Quote Originally Posted by 313WX View Post
I think another problem did bring up a good point too, Bing lacks communication skills.

I think Detroiters will accept SOME bad news and SOME bad decisions if you can assure some of their demands are being heard and taken into consideration. That's really all the citizens want.

Instead, Bing has taken the "shove whatever I want down their throats" approach.
This is exactly it. The fact can't be ignored that many of the people who are angry with Bing are the same people who voted for him.

When Bing came into office, everyone knew that he was facing huge challenges, that his hands were tied in many ways by financial circumstance, and that some deep cuts would have to be made. No one was under the illusion that the city could keep going under 'business as usual.' But we also expected some action, decisiveness, responsiveness, openness, and communication from someone who had been in business and public life for so long.

Instead, what we got is someone who seems almost inert at times, showing very little active engagement with his role.
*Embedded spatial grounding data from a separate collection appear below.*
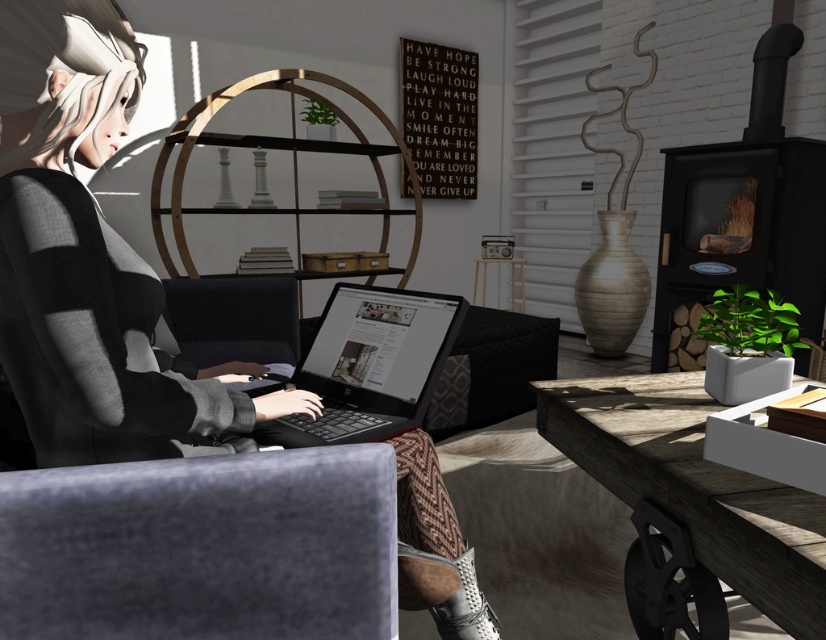
Is matte black laptop at center positioned in front of black plastic laptop at center?

That is True.

Can you confirm if matte black laptop at center is taller than black plastic laptop at center?

Yes, matte black laptop at center is taller than black plastic laptop at center.

Image resolution: width=826 pixels, height=640 pixels. I want to click on matte black laptop at center, so click(91, 260).

Locate an element on the screen. The image size is (826, 640). matte black laptop at center is located at coordinates (91, 260).

Is matte black laptop at center to the left of black fabric armchair at center from the viewer's perspective?

No, matte black laptop at center is not to the left of black fabric armchair at center.

Who is more distant from viewer, (476, 604) or (174, 333)?

Point (174, 333)

You are a GUI agent. You are given a task and a screenshot of the screen. Output one action in this format:
    pyautogui.click(x=<x>, y=<y>)
    Task: Click on the matte black laptop at center
    This screenshot has height=640, width=826.
    Given the screenshot: What is the action you would take?
    pyautogui.click(x=91, y=260)

Can you confirm if matte black laptop at center is positioned to the left of wooden table at lower right?

Indeed, matte black laptop at center is positioned on the left side of wooden table at lower right.

Does matte black laptop at center appear over wooden table at lower right?

Yes.

Which is in front, point (83, 266) or point (698, 408)?

Point (83, 266) is in front.

I want to click on matte black laptop at center, so click(x=91, y=260).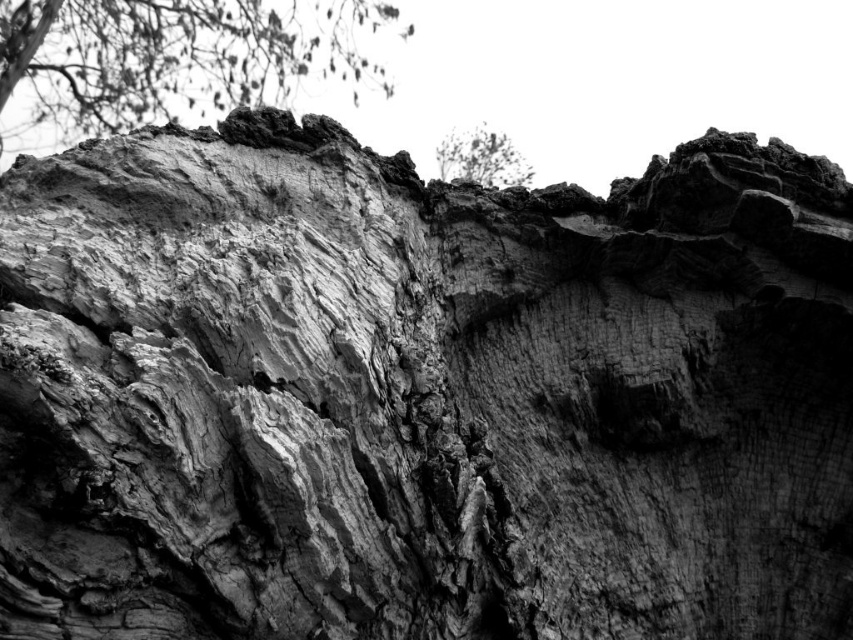
Question: Which of the following is the farthest from the observer?

Choices:
 (A) (486, 180)
 (B) (347, 51)

Answer: (B)

Question: Is rough bark tree trunk at upper left behind dark gray textured bark at upper center?

Choices:
 (A) no
 (B) yes

Answer: (B)

Question: Does rough bark tree trunk at upper left appear on the right side of dark gray textured bark at upper center?

Choices:
 (A) yes
 (B) no

Answer: (B)

Question: Which point is closer to the camera?

Choices:
 (A) rough bark tree trunk at upper left
 (B) dark gray textured bark at upper center

Answer: (B)

Question: Does rough bark tree trunk at upper left have a lesser width compared to dark gray textured bark at upper center?

Choices:
 (A) yes
 (B) no

Answer: (B)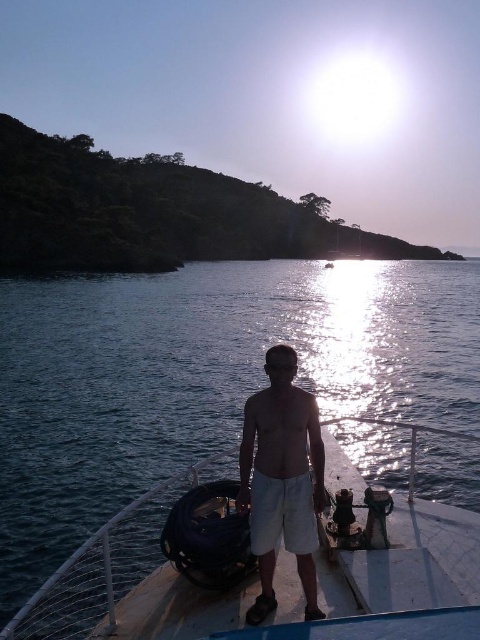
Is point (108, 515) positioned in front of point (289, 358)?

No, (108, 515) is further to viewer.

From the picture: Does blue water at center have a lesser height compared to white cotton shorts at center?

No, blue water at center is not shorter than white cotton shorts at center.

Does point (12, 580) come closer to viewer compared to point (283, 461)?

No, it is not.

The image size is (480, 640). In order to click on blue water at center in this screenshot , I will do `click(203, 378)`.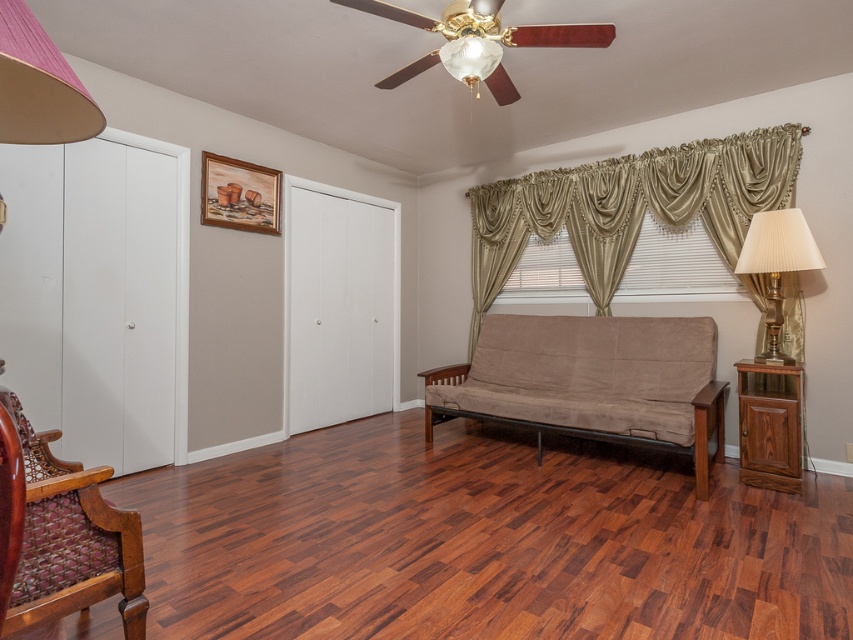
Is suede-like brown futon at center taller than wooden woven armchair at lower left?

Indeed, suede-like brown futon at center has a greater height compared to wooden woven armchair at lower left.

Which of these two, suede-like brown futon at center or wooden woven armchair at lower left, stands taller?

suede-like brown futon at center

Measure the distance between suede-like brown futon at center and camera.

They are 2.97 meters apart.

You are a GUI agent. You are given a task and a screenshot of the screen. Output one action in this format:
    pyautogui.click(x=<x>, y=<y>)
    Task: Click on the suede-like brown futon at center
    Image resolution: width=853 pixels, height=640 pixels.
    Given the screenshot: What is the action you would take?
    pyautogui.click(x=590, y=381)

Does point (772, 186) lie in front of point (770, 257)?

No, (772, 186) is further to viewer.

You are a GUI agent. You are given a task and a screenshot of the screen. Output one action in this format:
    pyautogui.click(x=<x>, y=<y>)
    Task: Click on the satin/golden drapes at upper right
    This screenshot has width=853, height=640.
    Given the screenshot: What is the action you would take?
    pyautogui.click(x=630, y=205)

Who is more distant from viewer, (x=595, y=189) or (x=792, y=241)?

The point (x=595, y=189) is behind.

Locate an element on the screen. The width and height of the screenshot is (853, 640). satin/golden drapes at upper right is located at coordinates (630, 205).

Does satin/golden drapes at upper right appear on the left side of walnut wood cabinet at right?

Indeed, satin/golden drapes at upper right is positioned on the left side of walnut wood cabinet at right.

Does point (705, 147) come behind point (793, 371)?

That is True.

Does point (729, 164) come behind point (740, 422)?

Yes, point (729, 164) is farther from viewer.

Locate an element on the screen. satin/golden drapes at upper right is located at coordinates (630, 205).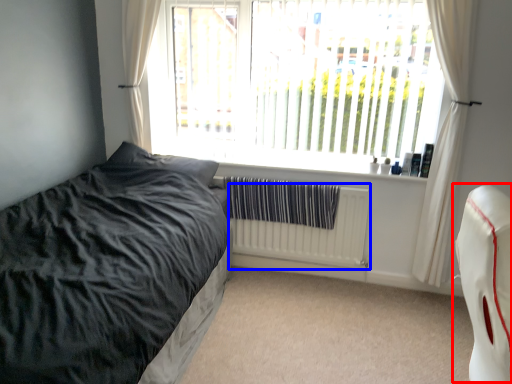
Question: Which object appears closest to the camera in this image, swivel chair (highlighted by a red box) or radiator (highlighted by a blue box)?

Choices:
 (A) swivel chair
 (B) radiator

Answer: (A)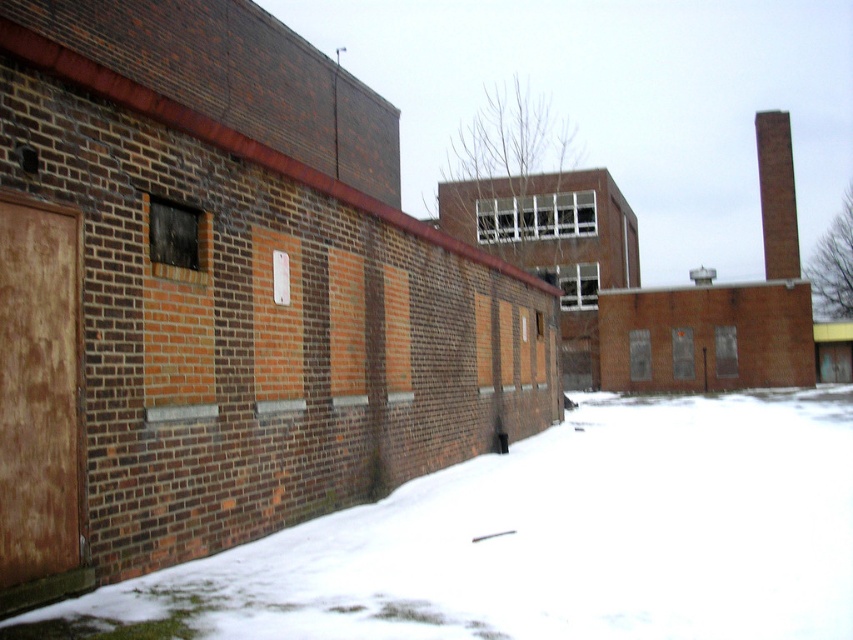
You are standing in front of the brick wall and want to walk to the brown brick chimney at upper right. Which direction should you move relative to the white powdery snow at lower left?

To reach the brown brick chimney at upper right, you should move towards the upper right direction relative to the white powdery snow at lower left, as the chimney is positioned above the snow.

You are standing in front of a snow covered brick wall with a small white sign. You want to reach a point that is 4.71 meters away from you. Can you walk straight ahead to reach the point labeled as point (x=25, y=624)?

The point labeled as point (x=25, y=624) is 4.71 meters away from the viewer. Since the path is clear, you can walk straight ahead to reach it.

You are standing in the urban scene and want to take a photo of both the white powdery snow at lower left and the brown brick chimney at upper right. Which object should you focus on first to ensure both are in clear view?

You should focus on the white powdery snow at lower left first because it is closer to the viewer than the brown brick chimney at upper right, ensuring both will be in clear view when focused on the closer object.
And when he does make a decision, he does it in the most "top down" way possible.

It was hoped that, as a businessman, he would at least make the appearance of treating the citizens as stakeholders in the city's future and fighting for their interests. Instead it is almost as if we, the actual citizens out here, don't exist to him, or are at best a nuisance. He has a tendency to treat our expressed concerns as one would treat the complaints of a whiny employee. And when it comes to communication, and at least acknowledging citizen input and interests, he's worse than bad, with an aloofness that generally comes off as arrogance and condescension.

In short, he's been a failure. As someone who was never a public office-holder before, he was a mystery package who came wrapped in enticingly attractive paper promising great things inside. Well, he's been fully unwrapped now, and what was under the paper turned out be an empty box.